II-1 : Les anges ennemis

Le Serpent Primordial descendit sur le Monde.

Ses anneaux enroulèrent la glaise et de la terre naquit un poirier gigantesque, porteur d'épais fruits argentés. Resté dans les cieux, Ahura Mazda s'étonna de l'œuvre :

« Est-ce là tout ce que tu désirais créer ? vérifia le Soleil. Il ne s'agit que d'un seul arbre, certes vaillant, mais comme j'en ai déjà planté des milliers.

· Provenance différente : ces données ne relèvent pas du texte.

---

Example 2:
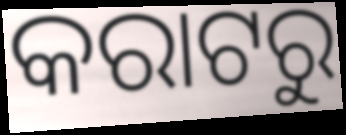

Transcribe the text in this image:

କରାଟରୁ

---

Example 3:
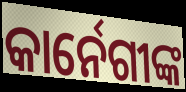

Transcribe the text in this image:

କାର୍ନେଗୀଙ୍କ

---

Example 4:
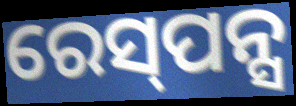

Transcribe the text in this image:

ରେସ୍‌ପନ୍ସ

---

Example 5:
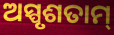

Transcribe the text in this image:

ଅସ୍ପୃଶତାମ୍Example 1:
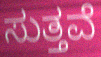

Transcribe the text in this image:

ಸುತ್ತವೆ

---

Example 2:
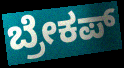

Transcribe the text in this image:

ಬ್ರೇಕಪ್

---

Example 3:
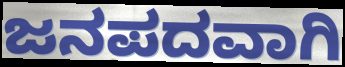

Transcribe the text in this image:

ಜನಪದವಾಗಿ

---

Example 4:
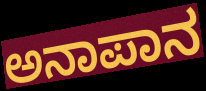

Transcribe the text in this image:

ಅನಾಪಾನ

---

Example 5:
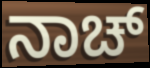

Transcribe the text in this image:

ನಾಚ್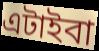
এটাইবা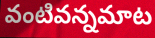
వంటివన్నమాట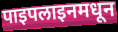
पाइपलाइनमधूनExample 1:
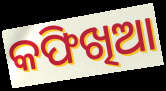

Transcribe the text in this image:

କଫିଖିଆ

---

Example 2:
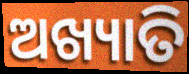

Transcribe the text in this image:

ଅଖ୍ୟାତି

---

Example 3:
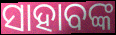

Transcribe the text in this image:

ସାହାବଙ୍କ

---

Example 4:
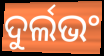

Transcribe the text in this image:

ଦୁର୍ଲଭଂ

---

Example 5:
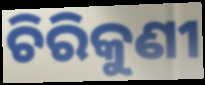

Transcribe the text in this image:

ଚିରିକୁଣୀ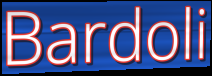
Bardoli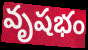
వృషభం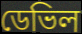
ডেভিল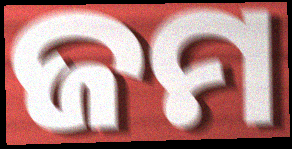
ଜମ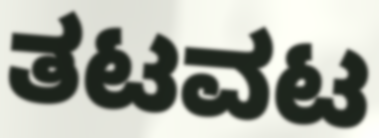
ತಟವಟ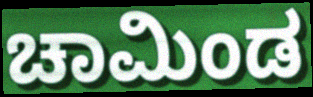
ಚಾಮಿಂಡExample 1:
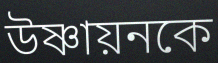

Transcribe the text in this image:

উষ্ণায়নকে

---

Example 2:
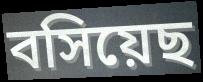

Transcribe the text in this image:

বসিয়েছ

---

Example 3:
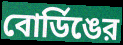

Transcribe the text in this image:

বোর্ডিঙের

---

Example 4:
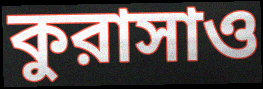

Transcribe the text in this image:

কুরাসাও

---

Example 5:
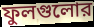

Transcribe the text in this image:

ফুলগুলোরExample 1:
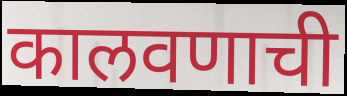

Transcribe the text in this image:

कालवणाची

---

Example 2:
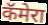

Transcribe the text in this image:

कॅमेरा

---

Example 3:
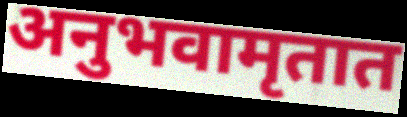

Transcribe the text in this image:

अनुभवामृतात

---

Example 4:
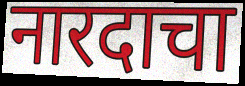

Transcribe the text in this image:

नारदाचा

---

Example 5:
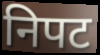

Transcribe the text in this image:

निपट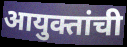
आयुक्तांचीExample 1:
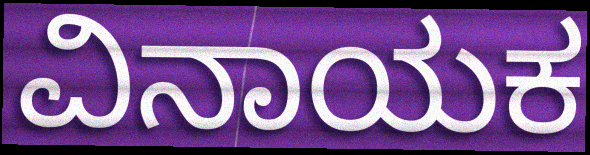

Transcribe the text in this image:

ವಿನಾಯಕ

C'est là tout ce que je créerai, confirma Ahriman. Maintenant, seulement, la Création m'apparaît complète. »

Puis il appela tous les conscients à goûter les fruits de son arbre. Et les conscients arrivèrent et cueillirent les poires.

Mais, lorsqu'ils croquèrent la peau argentée, le venin du Serpent se répandit dans leurs esprits.

Ainsi naquit le Mal.

Et les conscients mentirent, brûlèrent les forêts, assassinèrent leurs semblables.

« Maudit sois-tu, Ahriman ! s'horrifia Ahura Mazda. Qu'as-tu donc fait à ma Création ?

Je l'ai sublimée. Cette vie béate, insipide, ne me seyait gère, aussi leur ai-je appris le mensonge, le meurtre et la concupiscence. »

Alors, furieux, Ahura Mazda planta un nouvel arbre, un grand pommier aux fruits d'or. Et, pour attirer la convoitise, il frappa cette dernière création d'interdit.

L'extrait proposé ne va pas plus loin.